At his door, Stella paused. “When you move,” she said to Meg, “can I still come over? Like if Tyler’s being weird or if I need space or...”

“Anytime,” Meg promised. “My door’s always open.”

“Even if I don’t have time to knock first?”

“Especially then.”

Inside, looking at the chaos that had become their normal, Meg felt the weight of change coming. This weekend she’d pack her papers, her clothes, her laptop. She’d move into Sam’s abandoned house and leave Tyler and Stella to figure out their rhythm .

“Hey,” Tyler said quietly while Stella disappeared into her room. “This is probably the right thing. The space issue is getting ridiculous. But...”

“But?”

“I’m terrified,” he admitted. “What if without you here, Stella realizes she doesn’t actually like me? What if we have nothing to talk about? What if?—”

“Tyler.” Meg put a hand on his arm. “She already likes you. She just doesn’t know how to show it yet. And neither do you.”

“We’re kind of disasters at this.”

“Most people are disasters at being parents and teenagers. You’re just getting a concentrated dose.”

From down the hall, Stella’s music started up—something mellow tonight, almost sad.

“She’s scared too,” Meg said softly. “You both are. Maybe that’s a good starting point.”

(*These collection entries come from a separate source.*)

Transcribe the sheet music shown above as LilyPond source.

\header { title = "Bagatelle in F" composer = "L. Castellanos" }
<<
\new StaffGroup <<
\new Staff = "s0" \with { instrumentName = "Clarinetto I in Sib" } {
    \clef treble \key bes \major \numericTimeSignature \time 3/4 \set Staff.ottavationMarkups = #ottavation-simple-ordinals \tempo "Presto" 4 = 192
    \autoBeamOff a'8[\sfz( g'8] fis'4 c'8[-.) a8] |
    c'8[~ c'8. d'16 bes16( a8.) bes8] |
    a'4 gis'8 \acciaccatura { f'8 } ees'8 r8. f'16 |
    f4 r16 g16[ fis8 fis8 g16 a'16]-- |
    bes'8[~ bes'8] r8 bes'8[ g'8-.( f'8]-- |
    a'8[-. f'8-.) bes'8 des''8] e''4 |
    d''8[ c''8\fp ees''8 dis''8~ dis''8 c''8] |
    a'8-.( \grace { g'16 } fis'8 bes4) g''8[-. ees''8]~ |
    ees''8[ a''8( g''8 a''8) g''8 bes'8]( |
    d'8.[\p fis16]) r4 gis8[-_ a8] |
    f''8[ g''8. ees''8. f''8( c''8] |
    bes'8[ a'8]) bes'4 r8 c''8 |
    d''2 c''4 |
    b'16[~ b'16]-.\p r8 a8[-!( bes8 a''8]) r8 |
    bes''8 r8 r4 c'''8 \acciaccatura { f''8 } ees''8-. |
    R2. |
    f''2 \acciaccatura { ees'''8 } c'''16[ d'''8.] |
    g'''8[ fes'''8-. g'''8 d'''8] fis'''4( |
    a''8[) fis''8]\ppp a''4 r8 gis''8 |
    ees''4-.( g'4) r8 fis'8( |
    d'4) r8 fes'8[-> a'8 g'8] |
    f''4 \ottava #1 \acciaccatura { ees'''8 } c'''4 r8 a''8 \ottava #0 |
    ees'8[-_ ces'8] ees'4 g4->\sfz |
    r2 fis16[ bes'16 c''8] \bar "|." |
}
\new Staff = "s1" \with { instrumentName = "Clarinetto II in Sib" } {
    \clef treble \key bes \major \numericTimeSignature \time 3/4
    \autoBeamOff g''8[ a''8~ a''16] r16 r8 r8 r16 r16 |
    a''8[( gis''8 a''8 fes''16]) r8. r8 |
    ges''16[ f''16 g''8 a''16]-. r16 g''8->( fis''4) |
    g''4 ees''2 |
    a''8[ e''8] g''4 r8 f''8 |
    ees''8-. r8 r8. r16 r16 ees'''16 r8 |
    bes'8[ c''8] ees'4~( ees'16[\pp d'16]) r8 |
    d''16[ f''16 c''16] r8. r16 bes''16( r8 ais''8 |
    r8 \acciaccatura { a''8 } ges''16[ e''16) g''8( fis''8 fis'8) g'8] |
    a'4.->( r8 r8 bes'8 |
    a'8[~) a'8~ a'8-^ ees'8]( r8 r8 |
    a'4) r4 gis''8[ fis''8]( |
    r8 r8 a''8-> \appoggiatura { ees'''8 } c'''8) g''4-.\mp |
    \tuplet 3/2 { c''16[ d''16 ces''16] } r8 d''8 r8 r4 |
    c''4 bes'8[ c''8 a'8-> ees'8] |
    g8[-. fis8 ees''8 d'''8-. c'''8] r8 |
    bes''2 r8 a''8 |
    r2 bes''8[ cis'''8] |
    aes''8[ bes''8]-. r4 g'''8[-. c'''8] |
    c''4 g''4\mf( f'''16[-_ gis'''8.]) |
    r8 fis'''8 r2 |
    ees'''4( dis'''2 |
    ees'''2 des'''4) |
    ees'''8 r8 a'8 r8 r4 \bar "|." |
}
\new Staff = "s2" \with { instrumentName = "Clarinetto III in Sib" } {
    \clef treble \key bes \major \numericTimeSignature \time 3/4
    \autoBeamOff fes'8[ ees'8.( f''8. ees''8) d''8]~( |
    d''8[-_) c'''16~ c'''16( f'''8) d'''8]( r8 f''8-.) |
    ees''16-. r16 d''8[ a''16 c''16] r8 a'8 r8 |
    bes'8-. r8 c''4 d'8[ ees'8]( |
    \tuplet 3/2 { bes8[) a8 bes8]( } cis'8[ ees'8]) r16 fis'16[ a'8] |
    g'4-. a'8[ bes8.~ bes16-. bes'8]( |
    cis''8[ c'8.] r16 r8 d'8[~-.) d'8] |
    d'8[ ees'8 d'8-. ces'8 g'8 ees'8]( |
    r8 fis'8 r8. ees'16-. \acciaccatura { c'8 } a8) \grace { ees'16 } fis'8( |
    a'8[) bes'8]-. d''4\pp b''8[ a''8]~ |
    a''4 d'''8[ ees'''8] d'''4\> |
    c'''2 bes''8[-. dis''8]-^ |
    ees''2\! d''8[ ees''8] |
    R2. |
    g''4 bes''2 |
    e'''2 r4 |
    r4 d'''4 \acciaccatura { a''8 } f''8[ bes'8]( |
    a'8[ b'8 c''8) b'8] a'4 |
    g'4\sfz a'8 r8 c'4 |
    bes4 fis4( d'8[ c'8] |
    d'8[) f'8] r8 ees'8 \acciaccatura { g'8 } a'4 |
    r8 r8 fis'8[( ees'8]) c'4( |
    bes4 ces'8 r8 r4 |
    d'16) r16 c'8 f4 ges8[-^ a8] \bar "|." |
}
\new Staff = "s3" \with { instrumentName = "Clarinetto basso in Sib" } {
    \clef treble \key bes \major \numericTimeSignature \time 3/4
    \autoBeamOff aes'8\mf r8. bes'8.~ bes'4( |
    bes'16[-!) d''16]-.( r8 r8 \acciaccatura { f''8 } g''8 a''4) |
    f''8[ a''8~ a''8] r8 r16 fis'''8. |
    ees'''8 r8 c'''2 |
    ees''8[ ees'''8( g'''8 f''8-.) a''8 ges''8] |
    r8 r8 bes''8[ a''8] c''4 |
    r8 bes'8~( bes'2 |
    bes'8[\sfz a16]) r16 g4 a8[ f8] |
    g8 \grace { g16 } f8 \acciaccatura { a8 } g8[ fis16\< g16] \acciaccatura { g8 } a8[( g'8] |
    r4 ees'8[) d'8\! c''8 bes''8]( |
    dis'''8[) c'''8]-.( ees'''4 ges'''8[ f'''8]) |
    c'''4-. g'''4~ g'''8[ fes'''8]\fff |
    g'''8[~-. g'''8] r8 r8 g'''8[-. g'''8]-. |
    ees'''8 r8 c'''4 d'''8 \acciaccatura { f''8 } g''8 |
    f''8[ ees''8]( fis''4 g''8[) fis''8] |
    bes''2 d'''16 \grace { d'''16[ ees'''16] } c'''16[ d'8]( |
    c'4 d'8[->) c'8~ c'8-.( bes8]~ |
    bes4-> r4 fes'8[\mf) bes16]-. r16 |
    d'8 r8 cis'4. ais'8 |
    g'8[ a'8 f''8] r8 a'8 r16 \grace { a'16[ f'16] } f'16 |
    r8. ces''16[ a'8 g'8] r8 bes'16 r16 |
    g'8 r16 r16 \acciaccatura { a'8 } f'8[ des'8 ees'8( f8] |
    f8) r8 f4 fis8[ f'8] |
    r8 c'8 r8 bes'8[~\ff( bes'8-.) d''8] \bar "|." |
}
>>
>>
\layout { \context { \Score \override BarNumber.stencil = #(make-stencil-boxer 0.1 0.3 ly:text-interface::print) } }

“Bonding over mutual terror?”

“I’ve seen relationships built on less.”

Tyler managed a smile. “Three doors?”

“Three doors. Close enough to help, far enough to let you breathe.”

“Breathing’s overrated.”

“That’s what you think now. Wait till you can use your dining table again.”

“Good point.” He looked around the chaos. “Luke will help you move?”

“Probably. If I ask nicely.”

“Or just ask. The man’s been gone for you since high school. ”

“That’s not—“ Meg stopped at Tyler’s knowing look. “Okay, maybe. But we’re not talking about Luke right now.”

“Fair enough. We’re talking about you abandoning us to our fate.”

“Dramatic much?”

“I’m a photographer. We’re artistic. Drama comes with the territory.”

“So does adaptability,” Meg pointed out. “And you’re nothing if not adaptable.”

“We’ll see about that.”

They said goodnight, but Meg lay awake for hours, staring at the ceiling in Tyler’s guest room for what would be one of the last times.

Down the hall, she could hear Tyler moving around, probably editing photos in the bathroom.

Stella’s music played softly, a constant backdrop to their careful coexistence.

This weekend, the safety net would be removed.

Three doors had never seemed so far.